───── Task inputs

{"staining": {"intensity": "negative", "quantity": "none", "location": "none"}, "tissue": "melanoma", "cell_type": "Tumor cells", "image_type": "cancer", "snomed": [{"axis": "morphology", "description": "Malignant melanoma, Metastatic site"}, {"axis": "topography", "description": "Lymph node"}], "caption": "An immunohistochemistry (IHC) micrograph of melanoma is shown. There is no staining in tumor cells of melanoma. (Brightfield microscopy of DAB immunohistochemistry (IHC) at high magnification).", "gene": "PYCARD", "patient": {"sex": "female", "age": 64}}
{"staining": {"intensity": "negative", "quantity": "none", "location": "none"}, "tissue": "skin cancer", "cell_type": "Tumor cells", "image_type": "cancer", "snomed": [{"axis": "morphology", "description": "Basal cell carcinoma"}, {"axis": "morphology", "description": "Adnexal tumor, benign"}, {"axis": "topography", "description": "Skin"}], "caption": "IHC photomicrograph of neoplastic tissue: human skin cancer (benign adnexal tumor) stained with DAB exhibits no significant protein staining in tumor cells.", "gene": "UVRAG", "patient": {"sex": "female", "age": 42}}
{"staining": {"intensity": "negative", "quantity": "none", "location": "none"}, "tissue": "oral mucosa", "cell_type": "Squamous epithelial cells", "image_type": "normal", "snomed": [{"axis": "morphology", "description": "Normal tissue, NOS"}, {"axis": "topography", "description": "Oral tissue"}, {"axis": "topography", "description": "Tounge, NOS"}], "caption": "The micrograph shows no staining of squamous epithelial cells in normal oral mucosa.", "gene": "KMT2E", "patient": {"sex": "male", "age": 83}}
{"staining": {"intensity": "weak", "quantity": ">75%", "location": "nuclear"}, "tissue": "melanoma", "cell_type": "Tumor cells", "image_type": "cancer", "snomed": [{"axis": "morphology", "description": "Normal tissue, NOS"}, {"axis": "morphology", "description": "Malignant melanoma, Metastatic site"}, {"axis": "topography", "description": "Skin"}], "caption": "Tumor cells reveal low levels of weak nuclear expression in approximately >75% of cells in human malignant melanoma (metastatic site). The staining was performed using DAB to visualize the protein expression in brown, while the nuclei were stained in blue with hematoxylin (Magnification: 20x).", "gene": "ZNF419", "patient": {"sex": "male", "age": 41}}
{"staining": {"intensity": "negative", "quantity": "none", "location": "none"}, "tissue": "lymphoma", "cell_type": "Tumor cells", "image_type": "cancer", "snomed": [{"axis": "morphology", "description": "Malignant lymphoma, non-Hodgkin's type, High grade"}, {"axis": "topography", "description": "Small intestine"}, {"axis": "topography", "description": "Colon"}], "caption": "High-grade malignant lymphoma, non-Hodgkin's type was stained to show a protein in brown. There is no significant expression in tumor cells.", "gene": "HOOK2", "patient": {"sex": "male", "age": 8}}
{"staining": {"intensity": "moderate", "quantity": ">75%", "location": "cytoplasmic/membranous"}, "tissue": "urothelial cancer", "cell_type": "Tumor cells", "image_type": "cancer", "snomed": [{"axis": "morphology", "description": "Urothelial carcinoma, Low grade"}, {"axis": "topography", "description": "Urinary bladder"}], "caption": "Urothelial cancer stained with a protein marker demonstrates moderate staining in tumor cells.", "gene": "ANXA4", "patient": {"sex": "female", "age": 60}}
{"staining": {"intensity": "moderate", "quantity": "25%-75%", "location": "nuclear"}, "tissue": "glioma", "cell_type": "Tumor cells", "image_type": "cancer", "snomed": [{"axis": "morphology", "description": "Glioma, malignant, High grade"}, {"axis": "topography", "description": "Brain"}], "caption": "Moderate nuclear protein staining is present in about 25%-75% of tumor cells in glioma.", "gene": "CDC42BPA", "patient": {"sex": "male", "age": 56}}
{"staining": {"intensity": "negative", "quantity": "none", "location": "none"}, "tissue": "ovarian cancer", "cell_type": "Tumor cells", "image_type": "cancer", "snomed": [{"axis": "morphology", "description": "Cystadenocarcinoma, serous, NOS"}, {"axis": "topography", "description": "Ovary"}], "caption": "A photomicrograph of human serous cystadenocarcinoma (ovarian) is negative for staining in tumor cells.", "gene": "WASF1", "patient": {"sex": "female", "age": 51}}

──────────

In the lines above, find the word "moderate" and copy each line that contains it.

{"staining": {"intensity": "moderate", "quantity": ">75%", "location": "cytoplasmic/membranous"}, "tissue": "urothelial cancer", "cell_type": "Tumor cells", "image_type": "cancer", "snomed": [{"axis": "morphology", "description": "Urothelial carcinoma, Low grade"}, {"axis": "topography", "description": "Urinary bladder"}], "caption": "Urothelial cancer stained with a protein marker demonstrates moderate staining in tumor cells.", "gene": "ANXA4", "patient": {"sex": "female", "age": 60}}
{"staining": {"intensity": "moderate", "quantity": "25%-75%", "location": "nuclear"}, "tissue": "glioma", "cell_type": "Tumor cells", "image_type": "cancer", "snomed": [{"axis": "morphology", "description": "Glioma, malignant, High grade"}, {"axis": "topography", "description": "Brain"}], "caption": "Moderate nuclear protein staining is present in about 25%-75% of tumor cells in glioma.", "gene": "CDC42BPA", "patient": {"sex": "male", "age": 56}}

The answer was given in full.